Document text:
::::

Everything Freberg wrote/produced/performed was born out of an intelligent, pragmatic look at the world around us, underscored with an expert command of music and voices, all of it set to a very moral tone. He was, you could tell, a very moral man — the son of a Baptist preacher, in fact. But he was almost never preachy, always going for laughs first and foremost. He consistently managed to entertain and vent his mind at the same time — not the easiest combination in the world.

The result was one of those wonderful spiritual arcs that too rarely exists 'twixt performer and audience. You not only laughed at Freberg, you respected him…because it was so obvious that he respected you.


The records led to a radio show, debuting just as network radio shows were becoming extinct. Freberg's, in fact, was the last of the breed, lasting fifteen weeks of brilliant satire. The show had comedy, it had music…it had everything except a sponsor. He kept making records but, soon after, a shocking thing occurred. He joined the enemy.

For years, much of his humor was dead-on lampooning of advertising. Perhaps my two favorite Frebergian masterpieces skewered, chopped and otherwise pureed Madison Avenue…and he didn't just go after the commercials. Often, he impugned — humorously but unmistakably — the morals of those who created them.

Shortly after "I Was a Teen-Age Werewolf" hit movie theaters, Stan did his version, all about a werewolf who, when the full moon hits him, undergoes a horrifying transformation into that most terrifying of creatures…an advertising man!

Even better was "Green Christmas" with Scrooge recast as the head of a major ad agency and Bob Cratchit as an account exec committing industry-heresy by not exploiting Christmas every way possible in his ads.

Still, as network radio was dying and the comedy record was on life support, Stan Freberg — in a move worthy of Elliott Ness taking up a tommy gun and enlisting in the Capone Mob — became an advertising man. It was a less-likely transformation than the one by the werewolf but it led to some very funny radio and TV ads.

He didn't invent the humorous commercial but, ever after, his set the standards against which all others would be measured. Most other agencies scurried to find writers and producers to create Freberg-like spots. That's what they probably called them.

Not that he was without his detractors; Someone once told me that many TV producers didn't want an advertiser with Freberg-produced spots to sponsor their shows; all too often, it led to reviews that said the commercials were funnier than the program.

They were all classics — every one of them. My favorite was a parody of a cigarette company's TV spot. (Freberg was a long-time detractor of tobacco-advertising; his radio show would have stayed on longer, had he been willing to accept a cigarette sponsor.)

This was back when there were such ads on TV. Lark Cigarettes blasted America, over and over, with commercials that had a camera driving around on a truck with a sign that said, "Show us your Lark packs." Person after person in the spots would proudly hold up their package of Larks, all of this set to the sounds and strains of the William Tell Overture.

Freberg's version was for Gino's Pizza Rolls and took place at a fancy party. To the same rousing symphony, a camera rolled around, imploring tuxedo-clad party-goers to show off their packages of frozen Gino's Pizza Rolls. Incredibly, they all had them.

It was hysterical…but the "topper" came when a Lark Cigarette exec stopped the proceedings to complain about the usage of "that music." Then the Lone Ranger stepped in (the real one, Clayton Moore, flanked by the real Jay "Tonto" Silverheels) and intoned to the exec, "I've been meaning to talk to you people about the same thing."

::::

Material provided:
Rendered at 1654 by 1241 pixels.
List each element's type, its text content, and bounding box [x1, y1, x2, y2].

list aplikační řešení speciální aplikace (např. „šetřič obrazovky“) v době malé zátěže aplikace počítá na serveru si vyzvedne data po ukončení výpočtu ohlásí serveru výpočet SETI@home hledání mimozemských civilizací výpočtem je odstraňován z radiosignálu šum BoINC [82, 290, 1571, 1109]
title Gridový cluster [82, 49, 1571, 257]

::::

Do this:
Reproduce the passage of the Stan Freberg piece starting at "The records led" and ending at "joined the enemy.".

Written answer:
The records led to a radio show, debuting just as network radio shows were becoming extinct. Freberg's, in fact, was the last of the breed, lasting fifteen weeks of brilliant satire. The show had comedy, it had music…it had everything except a sponsor. He kept making records but, soon after, a shocking thing occurred. He joined the enemy.